Validation rules are duplicated. fabric/validation/schema_registry.py is a copy of core/validation/schema_registry.py with the same rule grammar. A future extraction to a shared YAML config is possible but is mechanical; the cost of duplication is lower than the cost of cross-tier import coupling.

Consequences

Positive: - Each tier exploits its engine's native capabilities — Fabric uses from_json + explode + window with no Python bridge; LocalLite uses Polars expressions directly. Neither pays a portability tax. - Each tier's notebooks / orchestrator only need that tier's modules. The Fabric Environment doesn't have core.* on its path; the LocalLite CLI doesn't have fabric.* installed. A stray cross-tier import fails loudly. - A platform-specific simplification stays inside that platform's code — e.g., the Fabric Silver imaging_study is FHIR-only (pydicom enrichment is a local-tier responsibility) without affecting LocalLite. - The user's stated portfolio model ("show I can build each platform native, not lowest-common-denominator") is the architecture.

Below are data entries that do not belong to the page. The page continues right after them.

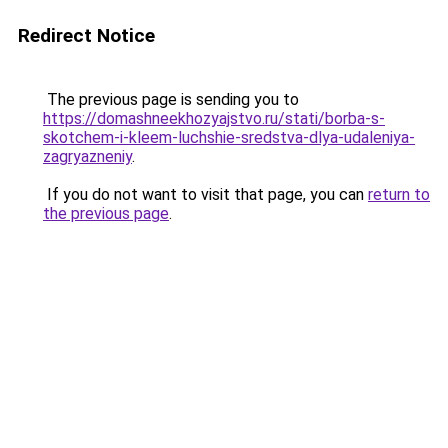
Redirect Notice
The previous page is sending you to
https://domashneekhozyajstvo.ru/stati/borba-s-
skotchem-i-kleem-luchshie-sredstva-dlya-udaleniya-
zagryazneniy
.
If you do not want to visit that page, you can
return to
the previous page
.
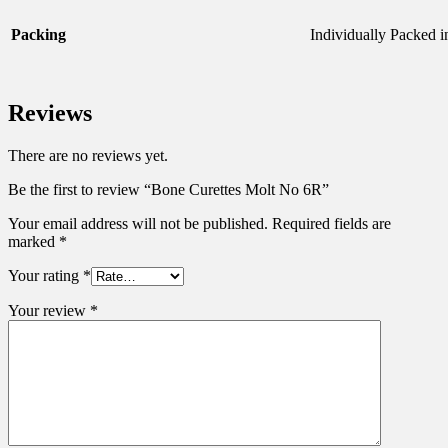
Packing
Individually Packed i
Reviews
There are no reviews yet.
Be the first to review “Bone Curettes Molt No 6R”
Your email address will not be published.
Required fields are
marked
*
Your rating
*
Your review
*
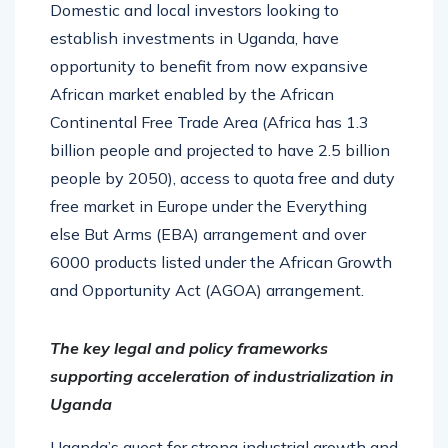
Domestic and local investors looking to
establish investments in Uganda, have
opportunity to benefit from now expansive
African market enabled by the African
Continental Free Trade Area (Africa has 1.3
billion people and projected to have 2.5 billion
people by 2050), access to quota free and duty
free market in Europe under the Everything
else But Arms (EBA) arrangement and over
6000 products listed under the African Growth
and Opportunity Act (AGOA) arrangement.
The key legal and policy frameworks
supporting acceleration of industrialization in
Uganda
Uganda’s quest for strong industrial growth and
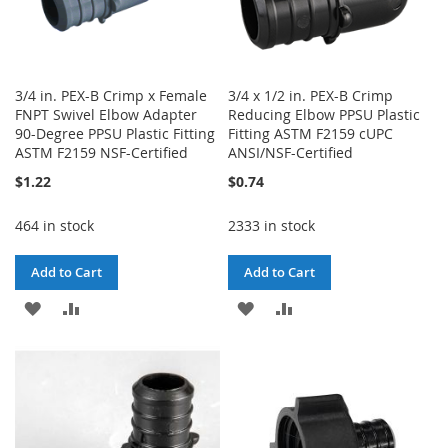
3/4 in. PEX-B Crimp x Female
3/4 x 1/2 in. PEX-B Crimp
FNPT Swivel Elbow Adapter
Reducing Elbow PPSU Plastic
90-Degree PPSU Plastic Fitting
Fitting ASTM F2159 cUPC
ASTM F2159 NSF-Certified
ANSI/NSF-Certified
$1.22
$0.74
464 in stock
2333 in stock
Add to Cart
Add to Cart
ADD
ADD
ADD
ADD
TO
TO
TO
TO
WISH
COMPARE
WISH
COMPARE
LIST
LIST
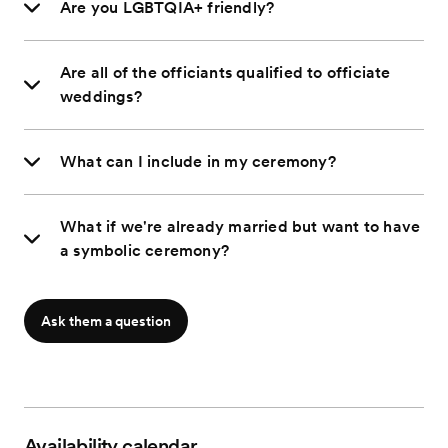
Are you LGBTQIA+ friendly?
Are all of the officiants qualified to officiate
weddings?
What can I include in my ceremony?
What if we're already married but want to have
a symbolic ceremony?
Ask them a question
Availability calendar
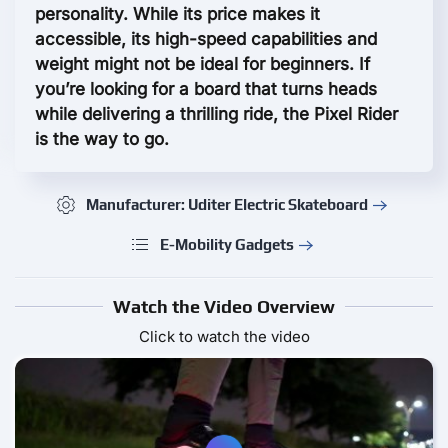
personality. While its price makes it
accessible, its high-speed capabilities and
weight might not be ideal for beginners. If
you’re looking for a board that turns heads
while delivering a thrilling ride, the Pixel Rider
is the way to go.
Manufacturer: Uditer Electric Skateboard
E-Mobility Gadgets
Watch the Video Overview
Click to watch the video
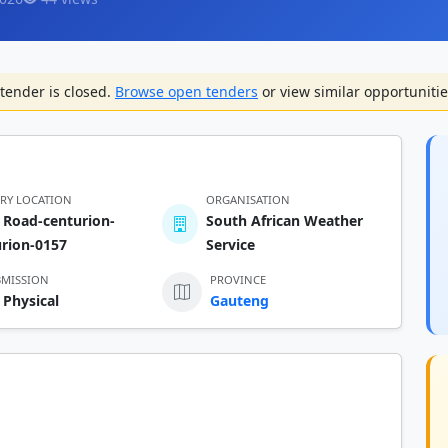
tender is closed.
Browse open tenders
or view similar opportunitie
ERY LOCATION
ORGANISATION
 Road-centurion-
South African Weather
urion-0157
Service
BMISSION
PROVINCE
 Physical
Gauteng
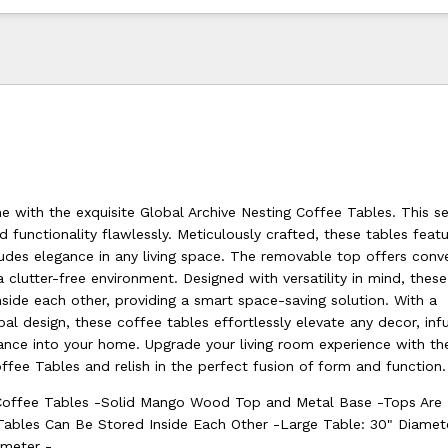
 with the exquisite Global Archive Nesting Coffee Tables. This s
 functionality flawlessly. Meticulously crafted, these tables featu
des elegance in any living space. The removable top offers conv
a clutter-free environment. Designed with versatility in mind, thes
nside each other, providing a smart space-saving solution. With a
l design, these coffee tables effortlessly elevate any decor, infu
ce into your home. Upgrade your living room experience with th
ffee Tables and relish in the perfect fusion of form and function.
Coffee Tables -Solid Mango Wood Top and Metal Base -Tops Are
Tables Can Be Stored Inside Each Other -Large Table: 30" Diame
ameter -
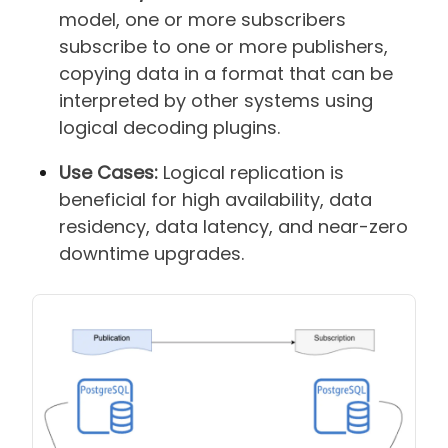
model, one or more subscribers
subscribe to one or more publishers,
copying data in a format that can be
interpreted by other systems using
logical decoding plugins.
Use Cases:
Logical replication is
beneficial for high availability, data
residency, data latency, and near-zero
downtime upgrades.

Negative: - Same transform logic is implemented twice (Polars expressions on local, Spark expressions on Fabric). Every behavior change has to be made twice. - Validation rules are duplicated. Drift between the two registries is possible and would only surface on a side-by-side audit. - Schema parity is enforced by convention, not by a single source of truth. If silver.observation adds a column on one platform, the other has to follow or the Gold schema diverges silently.

Mitigations: - Both tiers' Silver/Gold schemas are exported as code constants (SCHEMA = StructType(...) / pa.schema(...)). A future cross-tier schema-parity test can diff the two and fail CI on divergence. - CONTRACT_VERSION is reviewed on every Gold change as the explicit in-code reminder that both tiers must move together.

Supersedes

  • ADR-002 — the LakehousePlatform ABC is no longer the universal contract; it now governs only the local execution surfaces (LocalLite, future LocalSpark).
  • ADR-004pa.Table is no longer the cross-platform interchange type. It remains the interchange type within core/ (LocalLite's transforms still return pa.Table). Fabric uses Spark DataFrames end-to-end.
  • ADR-020 — the applyInPandas bridge is removed. Spark-native from_json against the BUNDLE_SCHEMA is the parser on Fabric.
  • ADR-017 (Multi-platform repo layout) — already aligned with this model; amended to call out the dependency direction explicitly.
  • ADR-018 (CI/CD monorepo) — wheel still ships core/ + fabric/; the Fabric Environment installs the wheel and imports only fabric.*.
  • ADR-019 (Silver MERGE idempotency) — the target-dedup guard is implemented twice (LocalLite's _write_delta, Fabric's _write_delta_spark). Same behavior; each tier owns its impl.